▸ **EXERCISE BRIEF**
Only a number is required: the count of lines in the material below that contain "sorry".

§

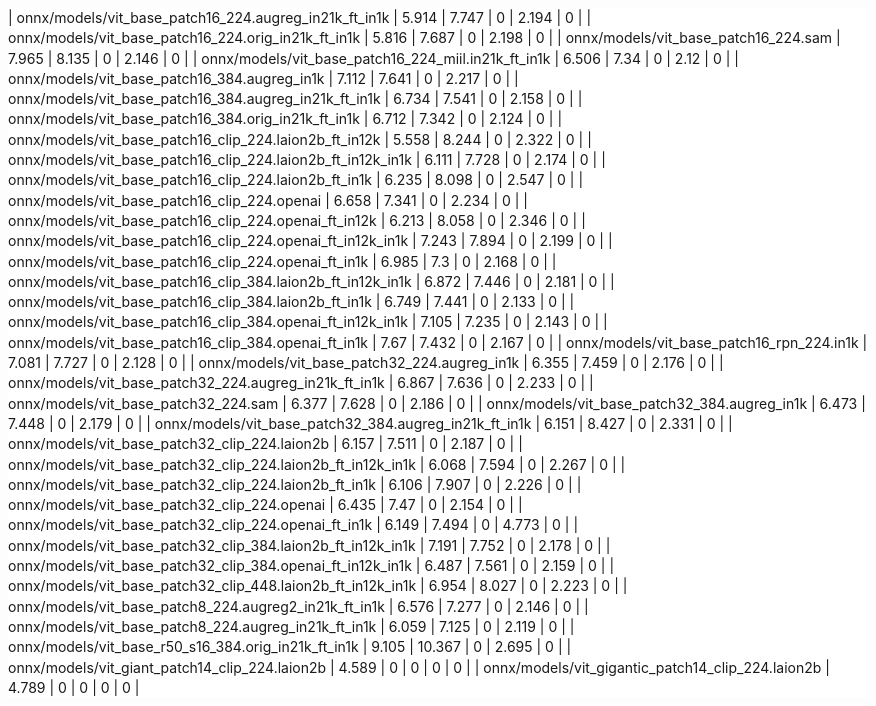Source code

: | onnx/models/vit_base_patch16_224.augreg_in21k_ft_in1k           |       5.914 |         7.747 |            0 |          2.194 |       0     |
| onnx/models/vit_base_patch16_224.orig_in21k_ft_in1k             |       5.816 |         7.687 |            0 |          2.198 |       0     |
| onnx/models/vit_base_patch16_224.sam                            |       7.965 |         8.135 |            0 |          2.146 |       0     |
| onnx/models/vit_base_patch16_224_miil.in21k_ft_in1k             |       6.506 |         7.34  |            0 |          2.12  |       0     |
| onnx/models/vit_base_patch16_384.augreg_in1k                    |       7.112 |         7.641 |            0 |          2.217 |       0     |
| onnx/models/vit_base_patch16_384.augreg_in21k_ft_in1k           |       6.734 |         7.541 |            0 |          2.158 |       0     |
| onnx/models/vit_base_patch16_384.orig_in21k_ft_in1k             |       6.712 |         7.342 |            0 |          2.124 |       0     |
| onnx/models/vit_base_patch16_clip_224.laion2b_ft_in12k          |       5.558 |         8.244 |            0 |          2.322 |       0     |
| onnx/models/vit_base_patch16_clip_224.laion2b_ft_in12k_in1k     |       6.111 |         7.728 |            0 |          2.174 |       0     |
| onnx/models/vit_base_patch16_clip_224.laion2b_ft_in1k           |       6.235 |         8.098 |            0 |          2.547 |       0     |
| onnx/models/vit_base_patch16_clip_224.openai                    |       6.658 |         7.341 |            0 |          2.234 |       0     |
| onnx/models/vit_base_patch16_clip_224.openai_ft_in12k           |       6.213 |         8.058 |            0 |          2.346 |       0     |
| onnx/models/vit_base_patch16_clip_224.openai_ft_in12k_in1k      |       7.243 |         7.894 |            0 |          2.199 |       0     |
| onnx/models/vit_base_patch16_clip_224.openai_ft_in1k            |       6.985 |         7.3   |            0 |          2.168 |       0     |
| onnx/models/vit_base_patch16_clip_384.laion2b_ft_in12k_in1k     |       6.872 |         7.446 |            0 |          2.181 |       0     |
| onnx/models/vit_base_patch16_clip_384.laion2b_ft_in1k           |       6.749 |         7.441 |            0 |          2.133 |       0     |
| onnx/models/vit_base_patch16_clip_384.openai_ft_in12k_in1k      |       7.105 |         7.235 |            0 |          2.143 |       0     |
| onnx/models/vit_base_patch16_clip_384.openai_ft_in1k            |       7.67  |         7.432 |            0 |          2.167 |       0     |
| onnx/models/vit_base_patch16_rpn_224.in1k                       |       7.081 |         7.727 |            0 |          2.128 |       0     |
| onnx/models/vit_base_patch32_224.augreg_in1k                    |       6.355 |         7.459 |            0 |          2.176 |       0     |
| onnx/models/vit_base_patch32_224.augreg_in21k_ft_in1k           |       6.867 |         7.636 |            0 |          2.233 |       0     |
| onnx/models/vit_base_patch32_224.sam                            |       6.377 |         7.628 |            0 |          2.186 |       0     |
| onnx/models/vit_base_patch32_384.augreg_in1k                    |       6.473 |         7.448 |            0 |          2.179 |       0     |
| onnx/models/vit_base_patch32_384.augreg_in21k_ft_in1k           |       6.151 |         8.427 |            0 |          2.331 |       0     |
| onnx/models/vit_base_patch32_clip_224.laion2b                   |       6.157 |         7.511 |            0 |          2.187 |       0     |
| onnx/models/vit_base_patch32_clip_224.laion2b_ft_in12k_in1k     |       6.068 |         7.594 |            0 |          2.267 |       0     |
| onnx/models/vit_base_patch32_clip_224.laion2b_ft_in1k           |       6.106 |         7.907 |            0 |          2.226 |       0     |
| onnx/models/vit_base_patch32_clip_224.openai                    |       6.435 |         7.47  |            0 |          2.154 |       0     |
| onnx/models/vit_base_patch32_clip_224.openai_ft_in1k            |       6.149 |         7.494 |            0 |          4.773 |       0     |
| onnx/models/vit_base_patch32_clip_384.laion2b_ft_in12k_in1k     |       7.191 |         7.752 |            0 |          2.178 |       0     |
| onnx/models/vit_base_patch32_clip_384.openai_ft_in12k_in1k      |       6.487 |         7.561 |            0 |          2.159 |       0     |
| onnx/models/vit_base_patch32_clip_448.laion2b_ft_in12k_in1k     |       6.954 |         8.027 |            0 |          2.223 |       0     |
| onnx/models/vit_base_patch8_224.augreg2_in21k_ft_in1k           |       6.576 |         7.277 |            0 |          2.146 |       0     |
| onnx/models/vit_base_patch8_224.augreg_in21k_ft_in1k            |       6.059 |         7.125 |            0 |          2.119 |       0     |
| onnx/models/vit_base_r50_s16_384.orig_in21k_ft_in1k             |       9.105 |        10.367 |            0 |          2.695 |       0     |
| onnx/models/vit_giant_patch14_clip_224.laion2b                  |       4.589 |         0     |            0 |          0     |       0     |
| onnx/models/vit_gigantic_patch14_clip_224.laion2b               |       4.789 |         0     |            0 |          0     |       0     |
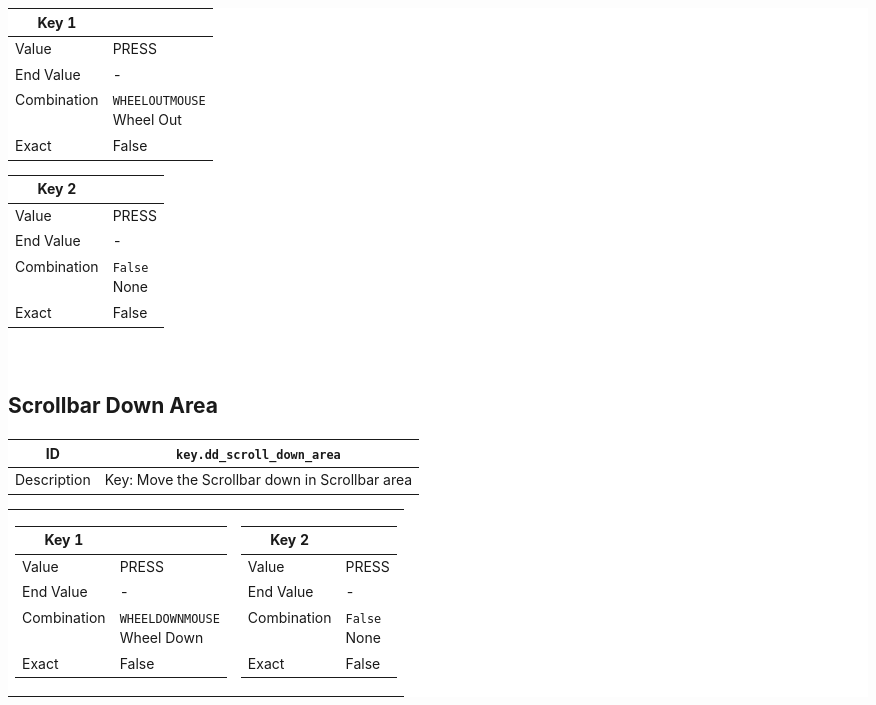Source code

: | Key 1 | |
|--|--|
| Value         | PRESS |
| End Value     | - |
| Combination   | `WHEELOUTMOUSE`<br/>Wheel Out |
| Exact         | False |

</td><td>

| Key 2 | |
|--|--|
| Value         | PRESS |
| End Value     | - |
| Combination   | `False`<br/>None |
| Exact         | False |

</td></tr> </table>
<br/>



## Scrollbar Down Area
| ID | `key.dd_scroll_down_area` |
|--|--|
| Description | Key: Move the Scrollbar down in Scrollbar area |
<table>
<tr><td>

| Key 1 | |
|--|--|
| Value         | PRESS |
| End Value     | - |
| Combination   | `WHEELDOWNMOUSE`<br/>Wheel Down |
| Exact         | False |

</td><td>

| Key 2 | |
|--|--|
| Value         | PRESS |
| End Value     | - |
| Combination   | `False`<br/>None |
| Exact         | False |
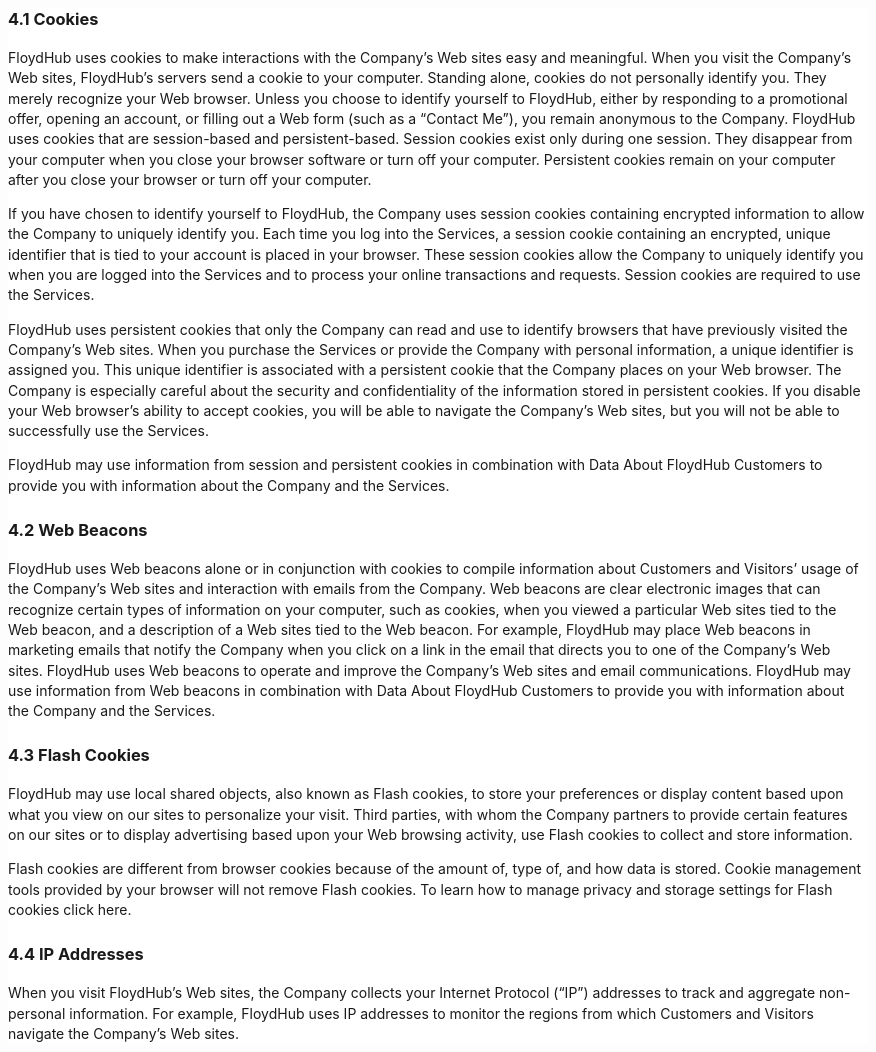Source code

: ### 4.1 Cookies
FloydHub uses cookies to make interactions with the Company’s Web sites easy and meaningful. When you visit the Company’s Web sites, FloydHub’s servers send a cookie to your computer. Standing alone, cookies do not personally identify you. They merely recognize your Web browser. Unless you choose to identify yourself to FloydHub, either by responding to a promotional offer, opening an account, or filling out a Web form (such as a “Contact Me”), you remain anonymous to the Company. FloydHub uses cookies that are session-based and persistent-based. Session cookies exist only during one session. They disappear from your computer when you close your browser software or turn off your computer. Persistent cookies remain on your computer after you close your browser or turn off your computer.

If you have chosen to identify yourself to FloydHub, the Company uses session cookies containing encrypted information to allow the Company to uniquely identify you. Each time you log into the Services, a session cookie containing an encrypted, unique identifier that is tied to your account is placed in your browser. These session cookies allow the Company to uniquely identify you when you are logged into the Services and to process your online transactions and requests. Session cookies are required to use the Services.

FloydHub uses persistent cookies that only the Company can read and use to identify browsers that have previously visited the Company’s Web sites. When you purchase the Services or provide the Company with personal information, a unique identifier is assigned you. This unique identifier is associated with a persistent cookie that the Company places on your Web browser. The Company is especially careful about the security and confidentiality of the information stored in persistent cookies. If you disable your Web browser’s ability to accept cookies, you will be able to navigate the Company’s Web sites, but you will not be able to successfully use the Services.

FloydHub may use information from session and persistent cookies in combination with Data About FloydHub Customers to provide you with information about the Company and the Services.

### 4.2 Web Beacons
FloydHub uses Web beacons alone or in conjunction with cookies to compile information about Customers and Visitors’ usage of the Company’s Web sites and interaction with emails from the Company. Web beacons are clear electronic images that can recognize certain types of information on your computer, such as cookies, when you viewed a particular Web sites tied to the Web beacon, and a description of a Web sites tied to the Web beacon. For example, FloydHub may place Web beacons in marketing emails that notify the Company when you click on a link in the email that directs you to one of the Company’s Web sites. FloydHub uses Web beacons to operate and improve the Company’s Web sites and email communications. FloydHub may use information from Web beacons in combination with Data About FloydHub Customers to provide you with information about the Company and the Services.

### 4.3 Flash Cookies
FloydHub may use local shared objects, also known as Flash cookies, to store your preferences or display content based upon what you view on our sites to personalize your visit. Third parties, with whom the Company partners to provide certain features on our sites or to display advertising based upon your Web browsing activity, use Flash cookies to collect and store information.

Flash cookies are different from browser cookies because of the amount of, type of, and how data is stored. Cookie management tools provided by your browser will not remove Flash cookies. To learn how to manage privacy and storage settings for Flash cookies click here.

### 4.4 IP Addresses
When you visit FloydHub’s Web sites, the Company collects your Internet Protocol (“IP”) addresses to track and aggregate non-personal information. For example, FloydHub uses IP addresses to monitor the regions from which Customers and Visitors navigate the Company’s Web sites.
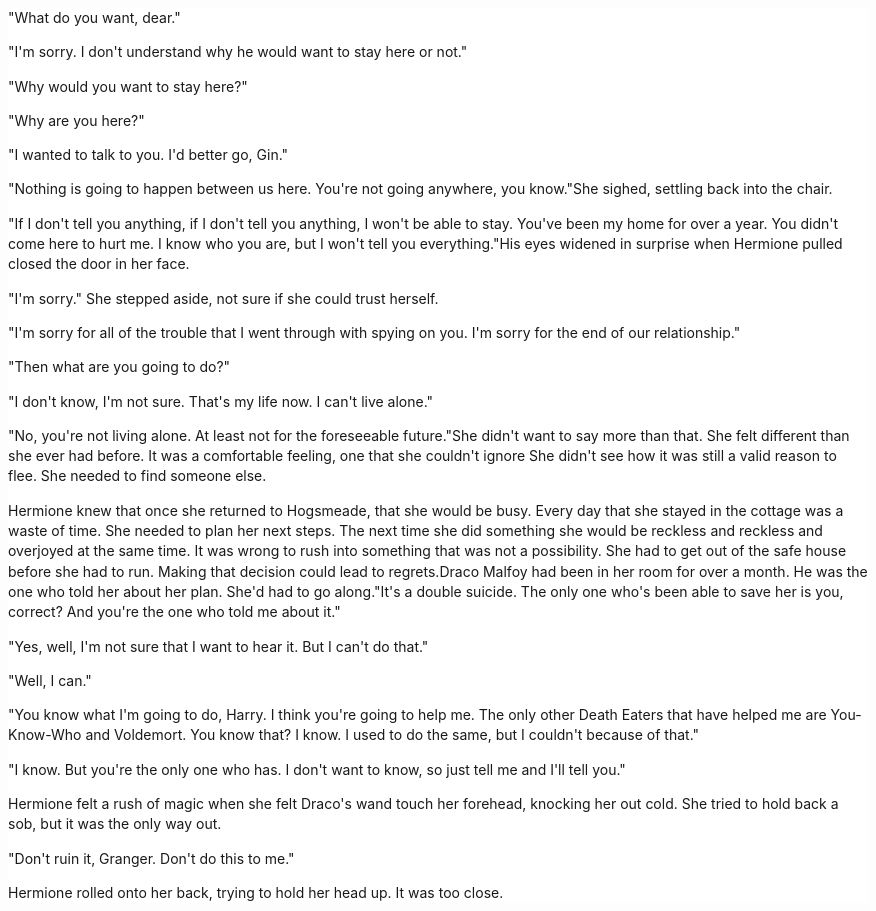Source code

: "What do you want, dear."

"I'm sorry. I don't understand why he would want to stay here or not."

"Why would you want to stay here?"

"Why are you here?"

"I wanted to talk to you. I'd better go, Gin."

"Nothing is going to happen between us here. You're not going anywhere, you know."She sighed, settling back into the chair.

"If I don't tell you anything, if I don't tell you anything, I won't be able to stay. You've been my home for over a year. You didn't come here to hurt me. I know who you are, but I won't tell you everything."His eyes widened in surprise when Hermione pulled closed the door in her face.

"I'm sorry." She stepped aside, not sure if she could trust herself.

"I'm sorry for all of the trouble that I went through with spying on you. I'm sorry for the end of our relationship."

"Then what are you going to do?"

"I don't know, I'm not sure. That's my life now. I can't live alone."

"No, you're not living alone. At least not for the foreseeable future."She didn't want to say more than that. She felt different than she ever had before. It was a comfortable feeling, one that she couldn't ignore She didn't see how it was still a valid reason to flee. She needed to find someone else.



Hermione knew that once she returned to Hogsmeade, that she would be busy. Every day that she stayed in the cottage was a waste of time. She needed to plan her next steps. The next time she did something she would be reckless and reckless and overjoyed at the same time. It was wrong to rush into something that was not a possibility. She had to get out of the safe house before she had to run. Making that decision could lead to regrets.Draco Malfoy had been in her room for over a month. He was the one who told her about her plan. She'd had to go along."It's a double suicide. The only one who's been able to save her is you, correct? And you're the one who told me about it."

"Yes, well, I'm not sure that I want to hear it. But I can't do that."

"Well, I can."

"You know what I'm going to do, Harry. I think you're going to help me. The only other Death Eaters that have helped me are You-Know-Who and Voldemort. You know that? I know. I used to do the same, but I couldn't because of that."

"I know. But you're the only one who has. I don't want to know, so just tell me and I'll tell you."



Hermione felt a rush of magic when she felt Draco's wand touch her forehead, knocking her out cold. She tried to hold back a sob, but it was the only way out.



"Don't ruin it, Granger. Don't do this to me."



Hermione rolled onto her back, trying to hold her head up. It was too close.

§

▸ **RESULT OF THE EXERCISE**
3